A Romantic Dinner with Sizzle -- and Crunch!

beef-steak-t-o-3
You know what they say:  Nothing says lovin' like something from the oven.  And I'll bet you thought I was going to talk about steak. Well, I am!  Just hold your horses.

Valentine's Day is the perfect occasion to give your honey the sizzle and the steak.  And I have an easy way to cook your steaks perfectly to taste, even if you don't have the same preference.

Now I grew up in a household where there was only one way to cook a steak -- and that was under the broiler.  Today my broiler doesn't even have a nodding acquaintance with a steak, thanks to Julia.

Years ago, our French master convinced me to trade in my broiler for a heavy skillet, which produces both a succulent sear and a delectable sauce .  One problem, I could not get a thick filet minon done to Bruce's taste without torching the outside and burning the sauce-makings in the pan. Enter the oven.  I can now produce two steaks:  one medium(his) and one rare(hers) -- and we're both happy!  And the pan produces a perfect fond for a rich wine sauce. Yum Watch the video: Beef Steak in Red Wine Sauce.

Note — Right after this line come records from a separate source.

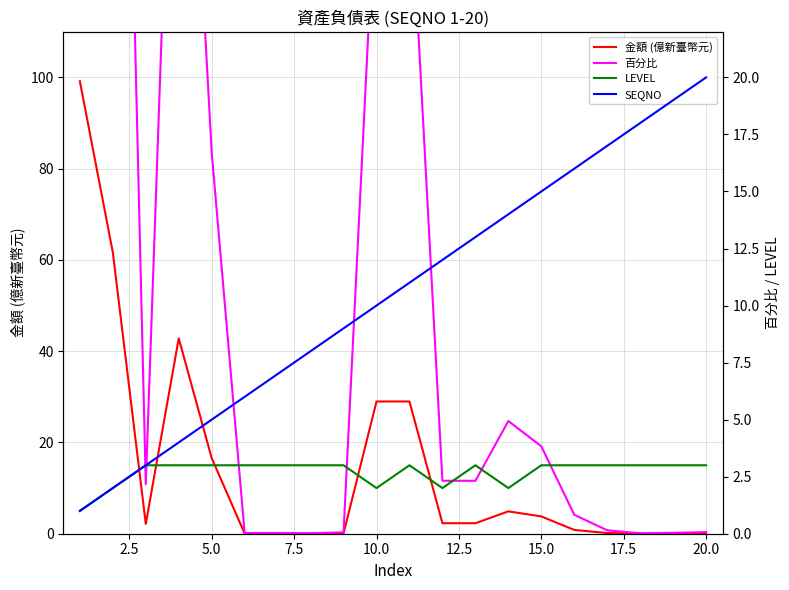

What are all the series names shown in the legend?

金額 (億新臺幣元), 百分比, LEVEL, SEQNO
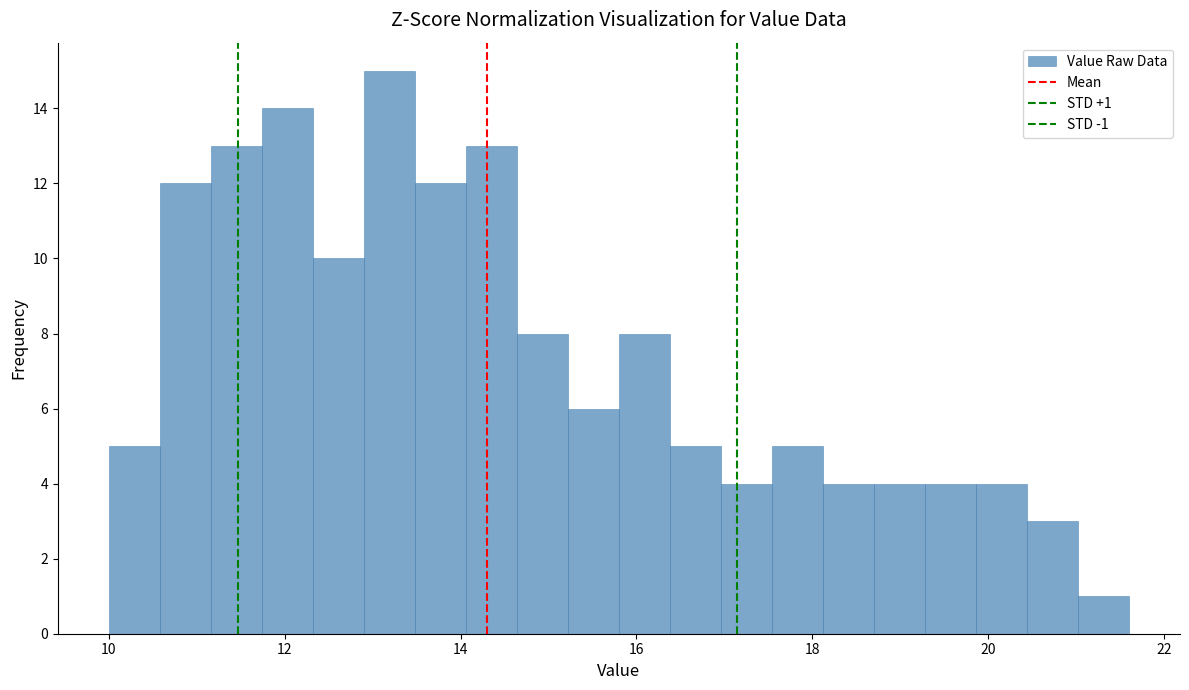

Read against the x-axis, roughly where is the centre of the tallest bar?

13.2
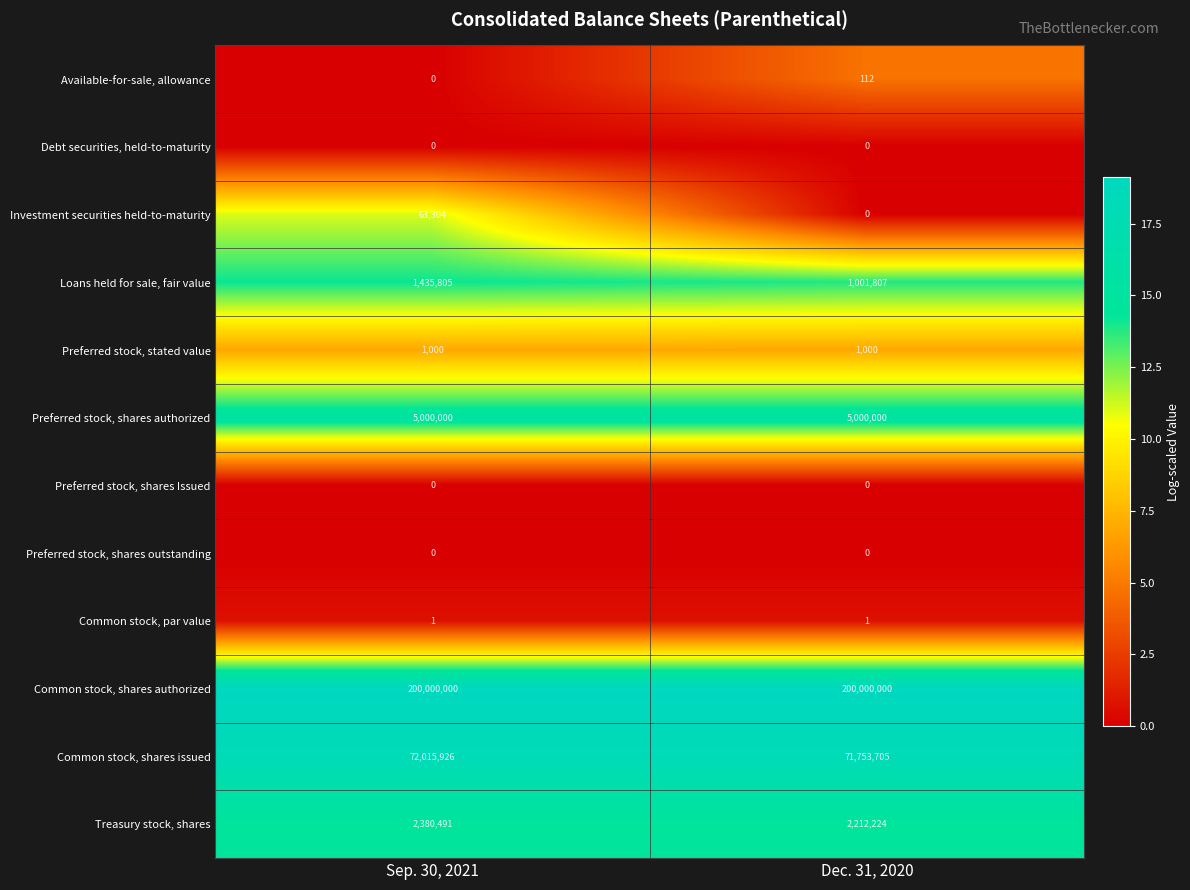

What is the average value of the Investment securities held-to-maturity series?

31652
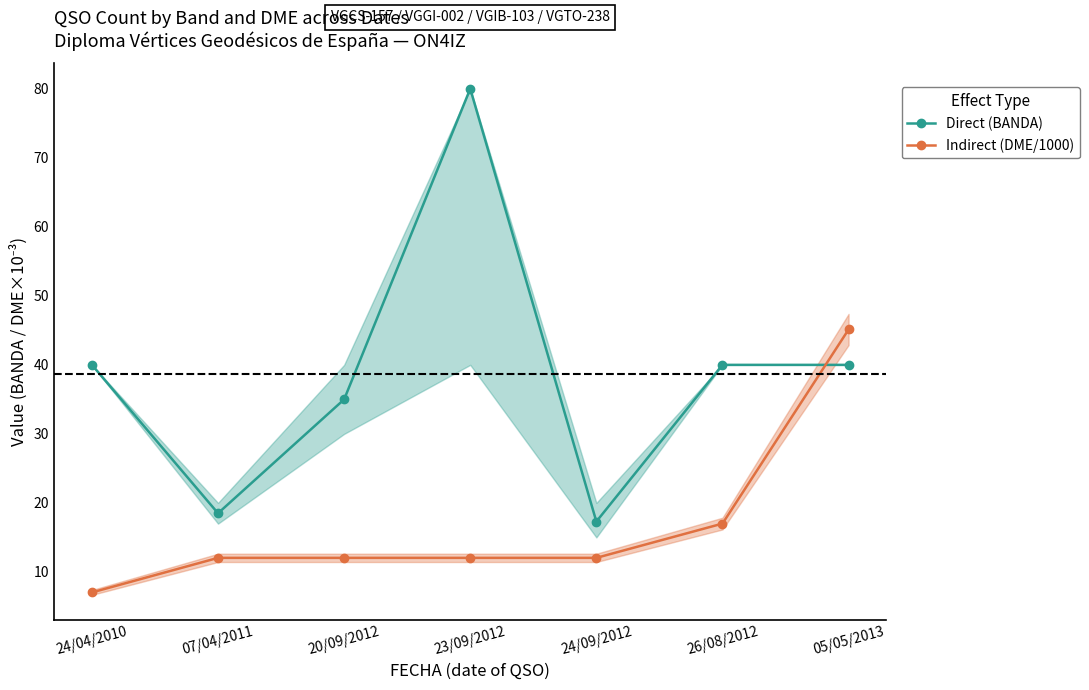

What are all the series names shown in the legend?

Direct (BANDA), Indirect (DME/1000)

But wait -- there's more.  Here's the crunch -- the crowing glory.  They're called 
Tabacco Onions because of their rich bronze color (and yes, we should have a contest to rename them).   Paper-thin onion rings dredged in spices and sizzled to a snap are the perfect topping to rival any dinner you can buy in an expensive steak house.
tobacco-onions

Enjoy.  And I'll leave the rest of the sizzle up to you.